Sorting

Introduction - What is the World's Best Sorting Algorithm?

There is no single best sorting algorithm. Quicksort is the fastest known comparison-based sorting algorithm when applied to large, unordered, sequences. It also has the advantage of being an in-place (or nearly in-place) sort. Unfortunately, quicksort has some weaknesses: its worst-case performance is \(\Theta(n^2)\), and it is not stable. Merge sort shares neither of these disadvantages: it is stable and it requires \(\Theta(n \log n)\) steps in the worst case. Unfortunately, merge sort requires \(\Theta(n)\) additional space and it runs more slowly than quicksort on most inputs.

What we really want is a sorting algorithm that is as fast as quicksort, stable, in-place, with \(\Theta(n \log n)\) worst-case performance. Sadly, no such algorithm has yet been discovered. In practice, most code libraries follow one of two paths: either they provide a modified version of quicksort that is able to avoid worst-case behavior on typical inputs, or they provide a modified version of merge sort that is able to close some of the performance gap through careful optimizations^*.

□ □ □ □ □

* Work instruction *
Reproduce the entire sorting text word for word.

* Named joint coordinates *
□ □ □ □ □

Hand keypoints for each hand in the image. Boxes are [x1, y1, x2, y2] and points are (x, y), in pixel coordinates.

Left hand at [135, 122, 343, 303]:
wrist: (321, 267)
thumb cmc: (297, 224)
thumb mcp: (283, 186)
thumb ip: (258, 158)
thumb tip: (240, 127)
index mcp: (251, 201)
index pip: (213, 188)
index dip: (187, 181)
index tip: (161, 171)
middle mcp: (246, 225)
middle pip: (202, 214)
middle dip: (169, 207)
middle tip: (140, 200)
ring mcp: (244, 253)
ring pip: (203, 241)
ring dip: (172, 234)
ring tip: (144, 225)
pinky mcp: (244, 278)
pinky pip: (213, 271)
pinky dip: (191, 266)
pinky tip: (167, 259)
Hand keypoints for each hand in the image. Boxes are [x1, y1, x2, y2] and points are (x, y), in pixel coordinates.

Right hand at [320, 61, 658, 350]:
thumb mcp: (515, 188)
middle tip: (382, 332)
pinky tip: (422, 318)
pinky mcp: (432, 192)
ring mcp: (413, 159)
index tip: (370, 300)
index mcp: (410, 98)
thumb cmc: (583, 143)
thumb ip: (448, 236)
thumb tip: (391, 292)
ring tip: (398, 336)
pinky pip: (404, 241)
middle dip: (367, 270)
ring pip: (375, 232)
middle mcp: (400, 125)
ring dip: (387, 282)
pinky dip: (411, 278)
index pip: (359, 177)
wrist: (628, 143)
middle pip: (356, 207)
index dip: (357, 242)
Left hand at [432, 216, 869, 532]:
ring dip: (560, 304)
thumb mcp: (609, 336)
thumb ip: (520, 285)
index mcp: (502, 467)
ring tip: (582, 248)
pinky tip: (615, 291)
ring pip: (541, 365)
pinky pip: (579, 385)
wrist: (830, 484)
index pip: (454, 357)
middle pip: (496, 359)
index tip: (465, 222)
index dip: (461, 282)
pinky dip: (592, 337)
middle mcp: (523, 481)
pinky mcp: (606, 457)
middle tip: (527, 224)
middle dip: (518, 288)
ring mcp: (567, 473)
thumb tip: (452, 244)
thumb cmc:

□ □ □ □ □

* Task answer *
Sorting

Introduction - What is the World's Best Sorting Algorithm?

There is no single best sorting algorithm. Quicksort is the fastest known comparison-based sorting algorithm when applied to large, unordered, sequences. It also has the advantage of being an in-place (or nearly in-place) sort. Unfortunately, quicksort has some weaknesses: its worst-case performance is \(\Theta(n^2)\), and it is not stable. Merge sort shares neither of these disadvantages: it is stable and it requires \(\Theta(n \log n)\) steps in the worst case. Unfortunately, merge sort requires \(\Theta(n)\) additional space and it runs more slowly than quicksort on most inputs.

What we really want is a sorting algorithm that is as fast as quicksort, stable, in-place, with \(\Theta(n \log n)\) worst-case performance. Sadly, no such algorithm has yet been discovered. In practice, most code libraries follow one of two paths: either they provide a modified version of quicksort that is able to avoid worst-case behavior on typical inputs, or they provide a modified version of merge sort that is able to close some of the performance gap through careful optimizations^*.